* What you will do
Rewrite the lines as a Markdown table with the columns Row and Line, starting with the line that contains "Wrap output in <instances>...</instances>. Find" and continuing through the last line. Leave out blank lines.
-- start of Records provided --
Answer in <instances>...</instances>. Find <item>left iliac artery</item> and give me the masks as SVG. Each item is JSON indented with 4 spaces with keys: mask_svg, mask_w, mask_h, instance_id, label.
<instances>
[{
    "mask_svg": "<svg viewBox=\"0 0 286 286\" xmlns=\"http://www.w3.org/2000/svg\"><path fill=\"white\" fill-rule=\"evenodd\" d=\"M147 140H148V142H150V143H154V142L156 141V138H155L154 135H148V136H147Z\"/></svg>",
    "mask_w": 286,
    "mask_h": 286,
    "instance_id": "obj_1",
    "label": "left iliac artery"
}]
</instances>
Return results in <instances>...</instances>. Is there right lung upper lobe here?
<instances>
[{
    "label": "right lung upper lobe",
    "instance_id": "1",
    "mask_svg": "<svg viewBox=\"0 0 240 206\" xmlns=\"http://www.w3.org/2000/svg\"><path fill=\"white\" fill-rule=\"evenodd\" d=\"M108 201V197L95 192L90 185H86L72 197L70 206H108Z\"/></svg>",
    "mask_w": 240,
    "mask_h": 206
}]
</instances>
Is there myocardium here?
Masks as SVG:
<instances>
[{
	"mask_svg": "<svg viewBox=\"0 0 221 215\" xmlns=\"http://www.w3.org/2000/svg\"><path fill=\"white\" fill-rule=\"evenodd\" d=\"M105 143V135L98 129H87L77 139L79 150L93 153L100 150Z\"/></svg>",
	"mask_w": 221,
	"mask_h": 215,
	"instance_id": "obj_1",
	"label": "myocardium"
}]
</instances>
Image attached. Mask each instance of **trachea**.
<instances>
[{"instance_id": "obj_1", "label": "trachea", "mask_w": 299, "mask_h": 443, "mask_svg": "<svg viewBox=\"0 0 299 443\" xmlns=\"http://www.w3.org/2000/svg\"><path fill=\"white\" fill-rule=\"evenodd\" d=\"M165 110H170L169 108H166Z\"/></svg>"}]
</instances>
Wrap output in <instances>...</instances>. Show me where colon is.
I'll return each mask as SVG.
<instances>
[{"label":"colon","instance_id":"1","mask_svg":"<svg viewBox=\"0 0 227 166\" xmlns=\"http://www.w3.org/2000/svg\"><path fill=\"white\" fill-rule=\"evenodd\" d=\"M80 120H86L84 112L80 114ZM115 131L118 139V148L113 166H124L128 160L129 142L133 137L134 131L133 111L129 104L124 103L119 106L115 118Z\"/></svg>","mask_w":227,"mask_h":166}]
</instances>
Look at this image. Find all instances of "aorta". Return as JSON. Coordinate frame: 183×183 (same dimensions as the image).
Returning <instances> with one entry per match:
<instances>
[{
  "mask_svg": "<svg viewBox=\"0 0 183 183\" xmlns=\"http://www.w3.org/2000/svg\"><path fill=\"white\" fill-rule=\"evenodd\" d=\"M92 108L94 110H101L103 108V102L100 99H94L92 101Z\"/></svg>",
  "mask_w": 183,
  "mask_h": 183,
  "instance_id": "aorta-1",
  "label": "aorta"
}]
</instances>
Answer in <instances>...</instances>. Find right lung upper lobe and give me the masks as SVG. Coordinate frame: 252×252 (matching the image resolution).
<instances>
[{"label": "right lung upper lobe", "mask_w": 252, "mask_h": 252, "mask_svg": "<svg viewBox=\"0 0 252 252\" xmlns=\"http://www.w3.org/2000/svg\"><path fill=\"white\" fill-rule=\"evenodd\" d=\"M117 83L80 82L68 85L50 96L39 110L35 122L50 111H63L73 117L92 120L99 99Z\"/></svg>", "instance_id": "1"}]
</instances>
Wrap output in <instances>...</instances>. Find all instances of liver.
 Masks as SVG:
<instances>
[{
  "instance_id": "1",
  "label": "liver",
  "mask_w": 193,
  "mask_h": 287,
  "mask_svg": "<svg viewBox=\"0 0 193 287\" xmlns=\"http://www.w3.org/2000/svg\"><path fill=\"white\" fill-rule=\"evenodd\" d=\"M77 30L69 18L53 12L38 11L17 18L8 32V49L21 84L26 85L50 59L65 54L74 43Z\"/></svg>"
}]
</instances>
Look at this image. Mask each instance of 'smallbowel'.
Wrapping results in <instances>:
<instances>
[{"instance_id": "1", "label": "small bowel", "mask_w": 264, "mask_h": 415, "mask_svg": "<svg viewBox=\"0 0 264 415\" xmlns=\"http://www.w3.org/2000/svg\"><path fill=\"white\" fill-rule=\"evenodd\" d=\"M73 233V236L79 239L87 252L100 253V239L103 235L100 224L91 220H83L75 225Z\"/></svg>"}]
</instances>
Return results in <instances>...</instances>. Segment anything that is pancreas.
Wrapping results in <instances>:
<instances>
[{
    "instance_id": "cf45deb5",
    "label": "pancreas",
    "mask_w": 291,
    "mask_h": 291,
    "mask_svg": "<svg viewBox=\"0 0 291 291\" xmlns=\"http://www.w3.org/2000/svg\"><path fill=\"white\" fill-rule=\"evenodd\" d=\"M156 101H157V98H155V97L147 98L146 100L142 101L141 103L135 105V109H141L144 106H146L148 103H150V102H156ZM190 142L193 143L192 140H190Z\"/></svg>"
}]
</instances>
-- end of Records provided --
* Solution to the exercise
| Row | Line |
|---|---|
| 1 | Wrap output in <instances>...</instances>. Find all instances of liver. |
| 2 |  Masks as SVG: |
| 3 | <instances> |
| 4 | [{ |
| 5 |   "instance_id": "1", |
| 6 |   "label": "liver", |
| 7 |   "mask_w": 193, |
| 8 |   "mask_h": 287, |
| 9 |   "mask_svg": "<svg viewBox=\"0 0 193 287\" xmlns=\"http://www.w3.org/2000/svg\"><path fill=\"white\" fill-rule=\"evenodd\" d=\"M77 30L69 18L53 12L38 11L17 18L8 32V49L21 84L26 85L50 59L65 54L74 43Z\"/></svg>" |
| 10 | }] |
| 11 | </instances> |
| 12 | Look at this image. Mask each instance of 'smallbowel'. |
| 13 | Wrapping results in <instances>: |
| 14 | <instances> |
| 15 | [{"instance_id": "1", "label": "small bowel", "mask_w": 264, "mask_h": 415, "mask_svg": "<svg viewBox=\"0 0 264 415\" xmlns=\"http://www.w3.org/2000/svg\"><path fill=\"white\" fill-rule=\"evenodd\" d=\"M73 233V236L79 239L87 252L100 253V239L103 235L100 224L91 220H83L75 225Z\"/></svg>"}] |
| 16 | </instances> |
| 17 | Return results in <instances>...</instances>. Segment anything that is pancreas. |
| 18 | Wrapping results in <instances>: |
| 19 | <instances> |
| 20 | [{ |
| 21 |     "instance_id": "cf45deb5", |
| 22 |     "label": "pancreas", |
| 23 |     "mask_w": 291, |
| 24 |     "mask_h": 291, |
| 25 |     "mask_svg": "<svg viewBox=\"0 0 291 291\" xmlns=\"http://www.w3.org/2000/svg\"><path fill=\"white\" fill-rule=\"evenodd\" d=\"M156 101H157V98H155V97L147 98L146 100L142 101L141 103L135 105V109H141L144 106H146L148 103H150V102H156ZM190 142L193 143L192 140H190Z\"/></svg>" |
| 26 | }] |
| 27 | </instances> |